Prompt. Word for word, transcribe the data below from the line with "non-Hodgkin's type, Low" to the line with "of human prostate", keeping both of those lines.

Data to examine.
•••••

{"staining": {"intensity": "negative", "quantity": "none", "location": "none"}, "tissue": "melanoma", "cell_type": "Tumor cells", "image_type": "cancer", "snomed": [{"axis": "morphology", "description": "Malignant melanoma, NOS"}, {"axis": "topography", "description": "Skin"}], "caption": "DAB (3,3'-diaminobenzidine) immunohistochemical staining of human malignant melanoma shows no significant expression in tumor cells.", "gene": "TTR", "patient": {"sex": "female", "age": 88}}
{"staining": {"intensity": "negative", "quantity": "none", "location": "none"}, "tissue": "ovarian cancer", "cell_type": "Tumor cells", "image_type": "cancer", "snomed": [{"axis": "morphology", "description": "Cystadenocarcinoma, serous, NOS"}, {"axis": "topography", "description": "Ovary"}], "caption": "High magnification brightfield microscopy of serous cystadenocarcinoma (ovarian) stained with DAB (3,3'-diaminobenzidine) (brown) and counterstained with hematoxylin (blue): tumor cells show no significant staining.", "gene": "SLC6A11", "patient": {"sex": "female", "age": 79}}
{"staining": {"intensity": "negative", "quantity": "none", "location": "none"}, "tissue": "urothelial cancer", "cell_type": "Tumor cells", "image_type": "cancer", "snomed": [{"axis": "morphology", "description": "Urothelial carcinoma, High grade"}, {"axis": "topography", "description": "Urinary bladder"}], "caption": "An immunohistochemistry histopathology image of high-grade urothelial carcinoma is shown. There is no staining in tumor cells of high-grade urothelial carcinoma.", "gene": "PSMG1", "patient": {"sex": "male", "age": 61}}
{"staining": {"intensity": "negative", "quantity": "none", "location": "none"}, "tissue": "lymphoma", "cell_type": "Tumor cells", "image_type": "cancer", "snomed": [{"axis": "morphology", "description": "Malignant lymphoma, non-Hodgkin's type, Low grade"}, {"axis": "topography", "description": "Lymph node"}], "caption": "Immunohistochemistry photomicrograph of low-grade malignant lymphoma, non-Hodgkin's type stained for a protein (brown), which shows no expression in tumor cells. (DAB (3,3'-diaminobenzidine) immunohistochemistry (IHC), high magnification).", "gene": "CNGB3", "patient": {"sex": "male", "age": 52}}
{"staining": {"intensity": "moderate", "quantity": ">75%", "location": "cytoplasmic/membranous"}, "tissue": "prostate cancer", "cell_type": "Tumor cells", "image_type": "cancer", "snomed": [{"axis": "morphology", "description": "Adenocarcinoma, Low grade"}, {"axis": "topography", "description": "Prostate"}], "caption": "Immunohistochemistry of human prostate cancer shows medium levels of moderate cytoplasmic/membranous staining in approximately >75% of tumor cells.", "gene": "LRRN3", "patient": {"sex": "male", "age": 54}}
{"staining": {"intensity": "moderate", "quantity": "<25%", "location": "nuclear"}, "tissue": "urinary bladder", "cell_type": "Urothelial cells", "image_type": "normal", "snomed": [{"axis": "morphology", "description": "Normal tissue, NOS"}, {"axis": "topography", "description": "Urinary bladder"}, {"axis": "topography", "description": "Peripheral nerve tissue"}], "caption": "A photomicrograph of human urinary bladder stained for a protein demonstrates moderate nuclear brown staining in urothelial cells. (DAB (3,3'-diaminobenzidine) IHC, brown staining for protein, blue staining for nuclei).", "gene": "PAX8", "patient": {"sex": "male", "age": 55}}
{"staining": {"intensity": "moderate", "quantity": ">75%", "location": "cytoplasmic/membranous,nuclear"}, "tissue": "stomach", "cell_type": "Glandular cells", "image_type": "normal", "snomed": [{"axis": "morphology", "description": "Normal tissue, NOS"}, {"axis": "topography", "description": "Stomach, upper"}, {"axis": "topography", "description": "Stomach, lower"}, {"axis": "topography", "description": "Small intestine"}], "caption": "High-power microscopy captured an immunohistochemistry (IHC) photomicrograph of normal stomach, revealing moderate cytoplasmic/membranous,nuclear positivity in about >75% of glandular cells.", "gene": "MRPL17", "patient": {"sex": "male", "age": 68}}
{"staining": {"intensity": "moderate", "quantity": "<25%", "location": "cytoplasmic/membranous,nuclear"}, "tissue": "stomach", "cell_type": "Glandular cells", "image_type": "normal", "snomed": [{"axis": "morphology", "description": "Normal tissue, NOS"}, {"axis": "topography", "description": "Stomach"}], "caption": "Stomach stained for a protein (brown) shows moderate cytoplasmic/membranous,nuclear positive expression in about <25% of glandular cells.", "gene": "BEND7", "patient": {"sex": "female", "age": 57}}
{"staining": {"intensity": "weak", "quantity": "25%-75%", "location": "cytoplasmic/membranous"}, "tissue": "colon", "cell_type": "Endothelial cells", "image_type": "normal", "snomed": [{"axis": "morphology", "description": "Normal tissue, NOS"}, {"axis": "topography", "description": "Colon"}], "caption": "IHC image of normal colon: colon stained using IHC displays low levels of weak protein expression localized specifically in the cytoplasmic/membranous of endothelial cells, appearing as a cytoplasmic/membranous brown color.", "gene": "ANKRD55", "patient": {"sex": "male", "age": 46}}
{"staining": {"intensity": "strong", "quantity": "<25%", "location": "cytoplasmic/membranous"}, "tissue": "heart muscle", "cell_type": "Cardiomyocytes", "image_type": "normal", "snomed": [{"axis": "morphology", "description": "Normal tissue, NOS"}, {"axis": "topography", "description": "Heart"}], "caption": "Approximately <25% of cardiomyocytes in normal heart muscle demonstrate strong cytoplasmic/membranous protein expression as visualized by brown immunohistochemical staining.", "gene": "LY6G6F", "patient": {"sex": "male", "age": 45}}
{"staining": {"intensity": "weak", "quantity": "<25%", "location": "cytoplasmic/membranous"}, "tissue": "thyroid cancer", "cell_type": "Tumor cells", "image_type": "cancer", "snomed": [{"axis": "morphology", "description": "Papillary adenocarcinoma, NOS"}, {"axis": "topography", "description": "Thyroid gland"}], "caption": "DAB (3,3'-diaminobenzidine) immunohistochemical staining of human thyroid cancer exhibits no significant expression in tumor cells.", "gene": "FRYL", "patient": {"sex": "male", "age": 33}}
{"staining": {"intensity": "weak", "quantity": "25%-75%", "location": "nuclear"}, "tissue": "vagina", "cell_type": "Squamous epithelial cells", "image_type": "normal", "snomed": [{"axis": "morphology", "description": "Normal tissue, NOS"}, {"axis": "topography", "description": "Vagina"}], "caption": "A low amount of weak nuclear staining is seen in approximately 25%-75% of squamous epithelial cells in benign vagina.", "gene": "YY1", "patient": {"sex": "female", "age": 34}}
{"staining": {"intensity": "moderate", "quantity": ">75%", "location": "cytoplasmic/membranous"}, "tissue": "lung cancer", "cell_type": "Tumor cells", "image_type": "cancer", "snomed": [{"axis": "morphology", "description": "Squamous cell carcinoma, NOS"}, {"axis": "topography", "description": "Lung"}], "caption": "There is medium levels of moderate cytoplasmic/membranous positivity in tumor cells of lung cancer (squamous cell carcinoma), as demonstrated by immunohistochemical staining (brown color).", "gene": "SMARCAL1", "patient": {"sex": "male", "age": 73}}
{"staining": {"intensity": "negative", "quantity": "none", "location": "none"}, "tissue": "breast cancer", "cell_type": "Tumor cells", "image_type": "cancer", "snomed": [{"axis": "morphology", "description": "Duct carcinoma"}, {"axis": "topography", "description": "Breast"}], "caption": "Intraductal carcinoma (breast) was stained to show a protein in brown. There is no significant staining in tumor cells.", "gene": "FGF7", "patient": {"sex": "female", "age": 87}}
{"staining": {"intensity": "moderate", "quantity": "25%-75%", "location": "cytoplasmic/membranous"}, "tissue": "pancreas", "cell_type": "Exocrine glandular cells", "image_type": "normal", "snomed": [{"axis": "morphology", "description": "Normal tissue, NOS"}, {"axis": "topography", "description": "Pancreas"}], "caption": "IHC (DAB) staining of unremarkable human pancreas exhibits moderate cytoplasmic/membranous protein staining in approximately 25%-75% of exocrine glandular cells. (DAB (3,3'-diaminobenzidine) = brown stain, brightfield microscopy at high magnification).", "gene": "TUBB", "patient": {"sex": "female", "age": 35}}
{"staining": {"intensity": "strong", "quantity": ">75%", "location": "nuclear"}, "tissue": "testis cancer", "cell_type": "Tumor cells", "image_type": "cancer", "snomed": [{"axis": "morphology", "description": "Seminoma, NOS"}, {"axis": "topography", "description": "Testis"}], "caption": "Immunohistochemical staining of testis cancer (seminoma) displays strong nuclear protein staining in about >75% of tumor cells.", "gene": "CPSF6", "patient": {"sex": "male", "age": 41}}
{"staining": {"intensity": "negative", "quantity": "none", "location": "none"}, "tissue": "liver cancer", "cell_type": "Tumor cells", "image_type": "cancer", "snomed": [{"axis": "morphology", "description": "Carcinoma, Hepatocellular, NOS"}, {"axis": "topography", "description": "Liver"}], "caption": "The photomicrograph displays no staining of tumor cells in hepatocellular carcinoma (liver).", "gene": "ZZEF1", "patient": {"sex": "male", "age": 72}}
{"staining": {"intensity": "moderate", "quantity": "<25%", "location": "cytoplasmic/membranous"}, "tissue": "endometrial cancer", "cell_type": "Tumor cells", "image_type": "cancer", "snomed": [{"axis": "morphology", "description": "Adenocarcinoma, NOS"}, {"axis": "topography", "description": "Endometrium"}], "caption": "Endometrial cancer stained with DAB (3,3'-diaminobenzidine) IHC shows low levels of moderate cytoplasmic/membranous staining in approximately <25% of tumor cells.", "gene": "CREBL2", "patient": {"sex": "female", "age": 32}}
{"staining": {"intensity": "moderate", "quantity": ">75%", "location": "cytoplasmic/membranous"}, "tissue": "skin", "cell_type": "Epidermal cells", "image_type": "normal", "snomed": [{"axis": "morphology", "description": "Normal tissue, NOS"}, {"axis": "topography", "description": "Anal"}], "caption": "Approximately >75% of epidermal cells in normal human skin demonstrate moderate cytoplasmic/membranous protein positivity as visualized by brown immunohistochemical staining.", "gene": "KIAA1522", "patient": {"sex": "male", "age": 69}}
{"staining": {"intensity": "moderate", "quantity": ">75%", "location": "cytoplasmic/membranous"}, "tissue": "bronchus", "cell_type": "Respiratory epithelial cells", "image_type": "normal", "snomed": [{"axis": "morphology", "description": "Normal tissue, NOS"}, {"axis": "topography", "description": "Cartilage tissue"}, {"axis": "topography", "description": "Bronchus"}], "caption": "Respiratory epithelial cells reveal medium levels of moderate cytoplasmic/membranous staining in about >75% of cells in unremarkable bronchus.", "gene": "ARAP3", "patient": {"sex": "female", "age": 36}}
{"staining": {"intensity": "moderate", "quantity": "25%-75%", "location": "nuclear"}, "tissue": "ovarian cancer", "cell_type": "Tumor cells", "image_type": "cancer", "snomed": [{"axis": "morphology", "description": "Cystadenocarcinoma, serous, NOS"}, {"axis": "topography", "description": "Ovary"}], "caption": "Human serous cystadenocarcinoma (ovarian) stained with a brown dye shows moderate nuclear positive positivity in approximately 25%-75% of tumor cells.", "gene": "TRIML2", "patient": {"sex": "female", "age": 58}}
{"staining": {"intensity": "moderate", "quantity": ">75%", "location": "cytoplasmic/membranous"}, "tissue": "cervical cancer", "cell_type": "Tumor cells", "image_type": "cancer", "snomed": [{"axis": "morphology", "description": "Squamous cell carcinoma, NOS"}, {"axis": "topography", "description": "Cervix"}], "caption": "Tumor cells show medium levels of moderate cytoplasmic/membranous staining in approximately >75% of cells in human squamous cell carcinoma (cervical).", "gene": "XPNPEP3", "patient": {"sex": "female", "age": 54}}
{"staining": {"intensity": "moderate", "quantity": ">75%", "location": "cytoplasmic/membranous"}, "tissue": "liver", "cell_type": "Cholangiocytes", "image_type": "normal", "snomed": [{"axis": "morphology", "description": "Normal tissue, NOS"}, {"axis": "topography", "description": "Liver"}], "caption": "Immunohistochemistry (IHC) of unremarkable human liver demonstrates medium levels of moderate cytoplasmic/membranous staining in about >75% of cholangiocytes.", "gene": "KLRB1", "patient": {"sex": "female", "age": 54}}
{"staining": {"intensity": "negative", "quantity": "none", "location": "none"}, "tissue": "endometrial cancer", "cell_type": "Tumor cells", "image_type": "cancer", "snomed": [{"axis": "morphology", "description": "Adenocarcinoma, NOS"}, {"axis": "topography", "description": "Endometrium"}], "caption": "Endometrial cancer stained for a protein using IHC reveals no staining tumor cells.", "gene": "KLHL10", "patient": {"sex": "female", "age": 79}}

•••••

Final answer.
{"staining": {"intensity": "negative", "quantity": "none", "location": "none"}, "tissue": "lymphoma", "cell_type": "Tumor cells", "image_type": "cancer", "snomed": [{"axis": "morphology", "description": "Malignant lymphoma, non-Hodgkin's type, Low grade"}, {"axis": "topography", "description": "Lymph node"}], "caption": "Immunohistochemistry photomicrograph of low-grade malignant lymphoma, non-Hodgkin's type stained for a protein (brown), which shows no expression in tumor cells. (DAB (3,3'-diaminobenzidine) immunohistochemistry (IHC), high magnification).", "gene": "CNGB3", "patient": {"sex": "male", "age": 52}}
{"staining": {"intensity": "moderate", "quantity": ">75%", "location": "cytoplasmic/membranous"}, "tissue": "prostate cancer", "cell_type": "Tumor cells", "image_type": "cancer", "snomed": [{"axis": "morphology", "description": "Adenocarcinoma, Low grade"}, {"axis": "topography", "description": "Prostate"}], "caption": "Immunohistochemistry of human prostate cancer shows medium levels of moderate cytoplasmic/membranous staining in approximately >75% of tumor cells.", "gene": "LRRN3", "patient": {"sex": "male", "age": 54}}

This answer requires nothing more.